## Activity
Without the pictures, give the listing below again exactly.

## Given information
--------------------------------
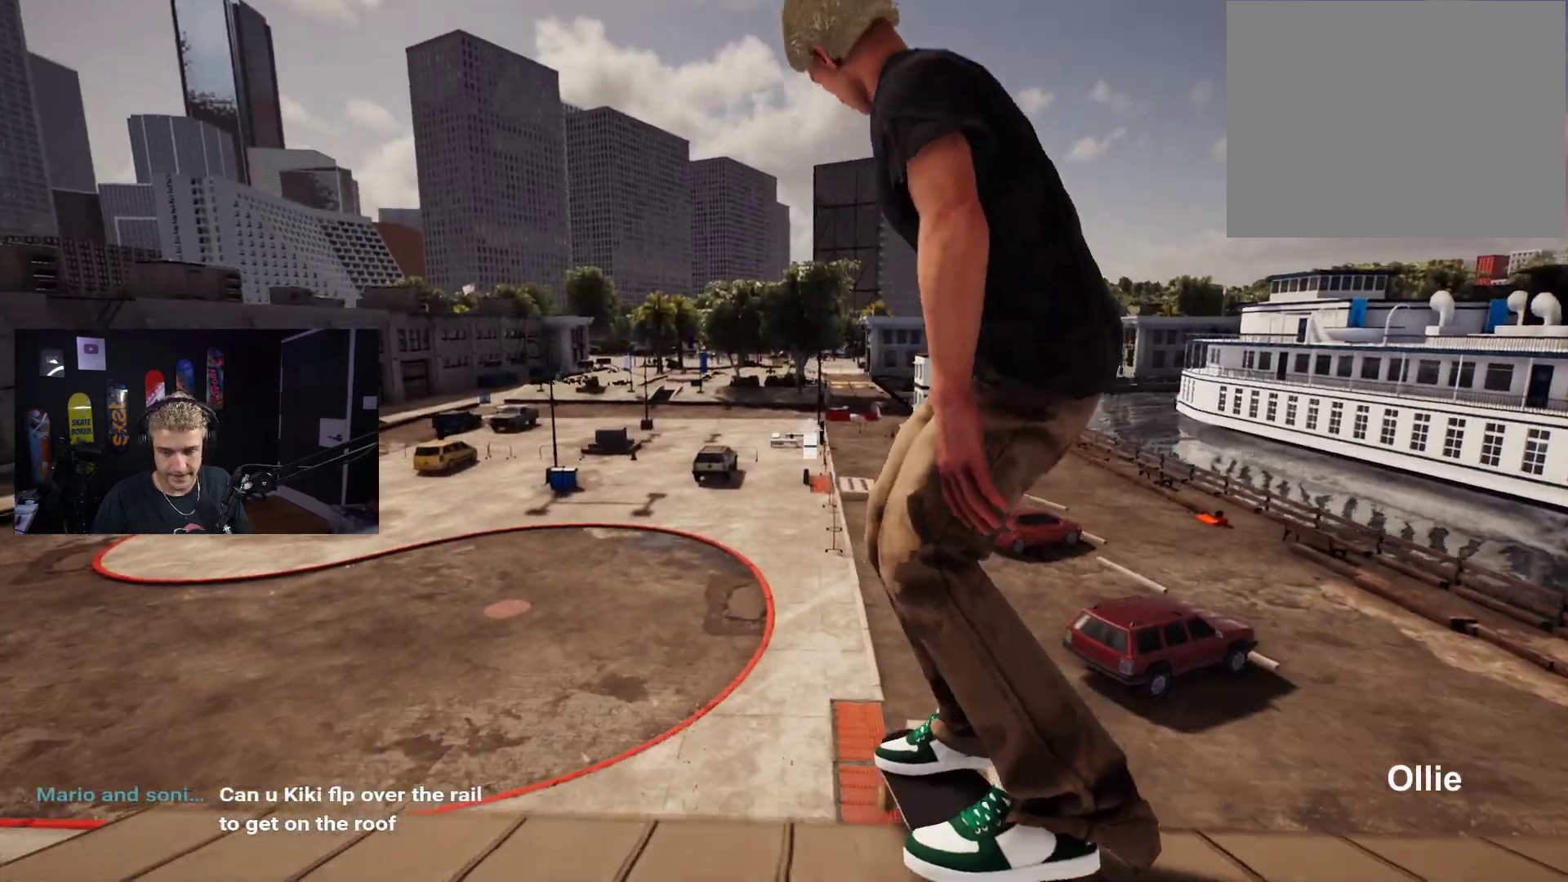
{"buttons": [], "left_stick": "center", "right_stick": "center", "events": [[133, "DPAD_UP", "up"]]}
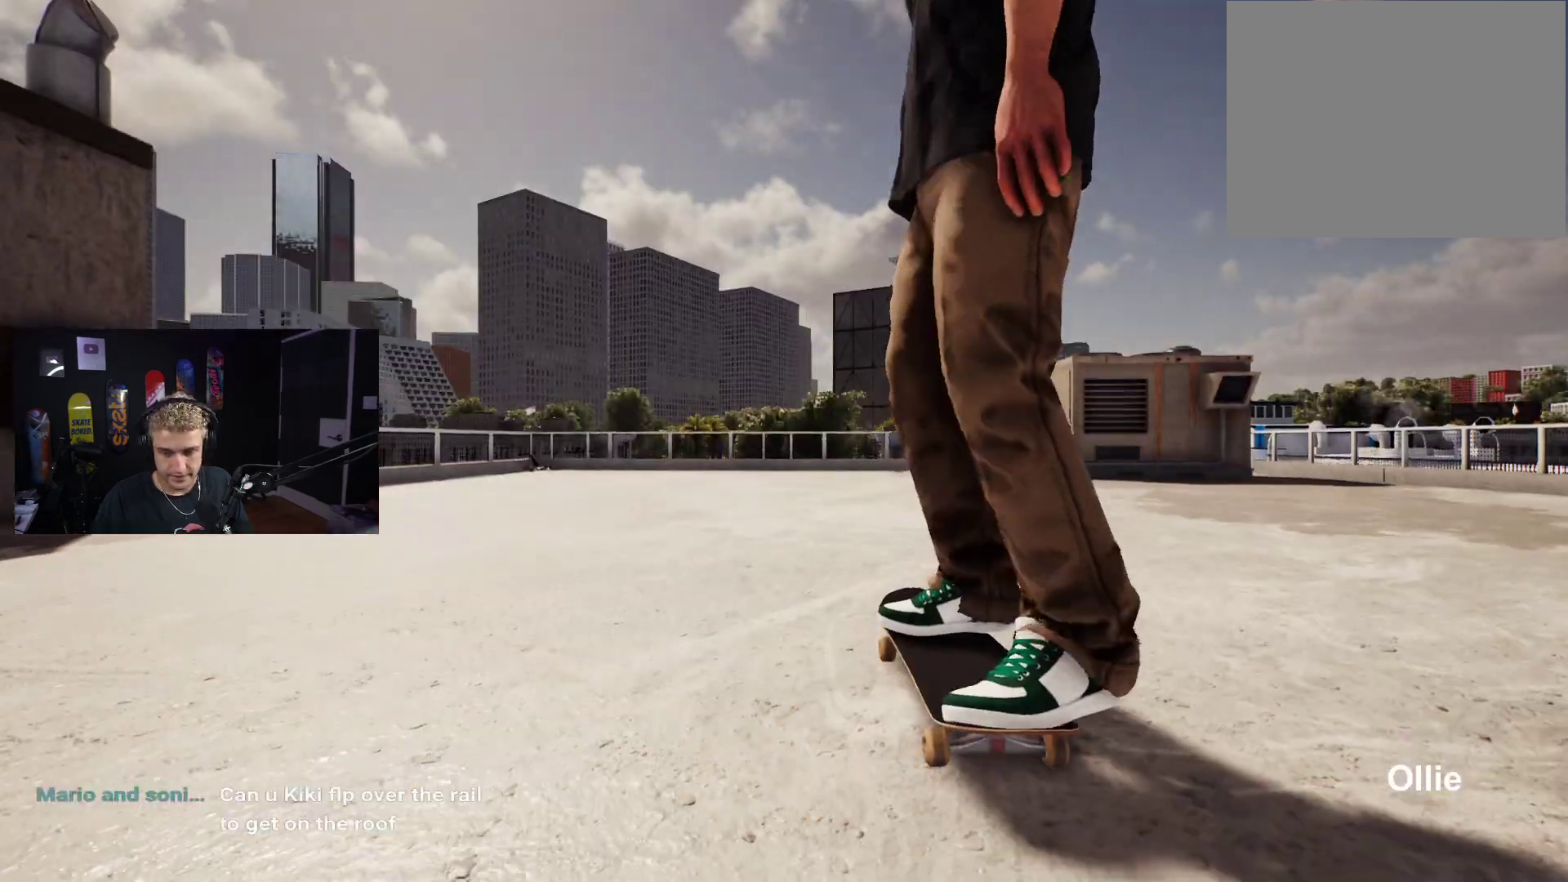
{"buttons": [], "left_stick": "center", "right_stick": "center", "events": [[233, "X", "down"], [333, "X", "up"], [433, "X", "down"], [500, "X", "up"]]}
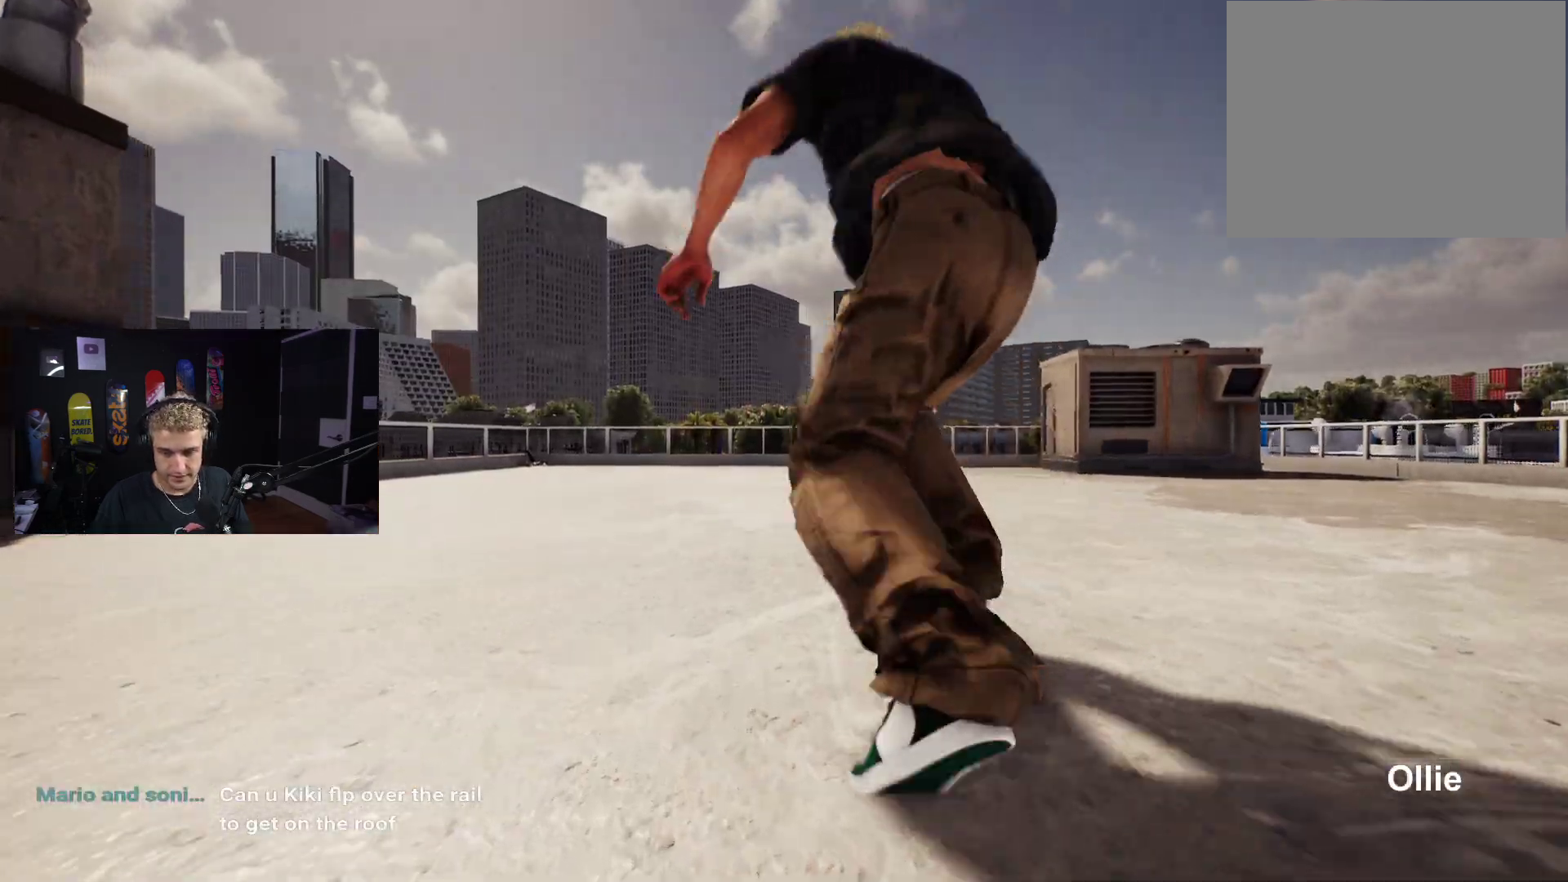
{"buttons": [], "left_stick": "center", "right_stick": "center", "events": [[67, "X", "down"], [150, "X", "up"], [233, "X", "down"], [333, "X", "up"], [383, "X", "down"], [467, "X", "up"]]}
--------------------------------
## Expected answer
{"buttons": [], "left_stick": "center", "right_stick": "center", "events": [[133, "DPAD_UP", "up"]]}
{"buttons": [], "left_stick": "center", "right_stick": "center", "events": [[233, "X", "down"], [333, "X", "up"], [433, "X", "down"], [500, "X", "up"]]}
{"buttons": [], "left_stick": "center", "right_stick": "center", "events": [[67, "X", "down"], [150, "X", "up"], [233, "X", "down"], [333, "X", "up"], [383, "X", "down"], [467, "X", "up"]]}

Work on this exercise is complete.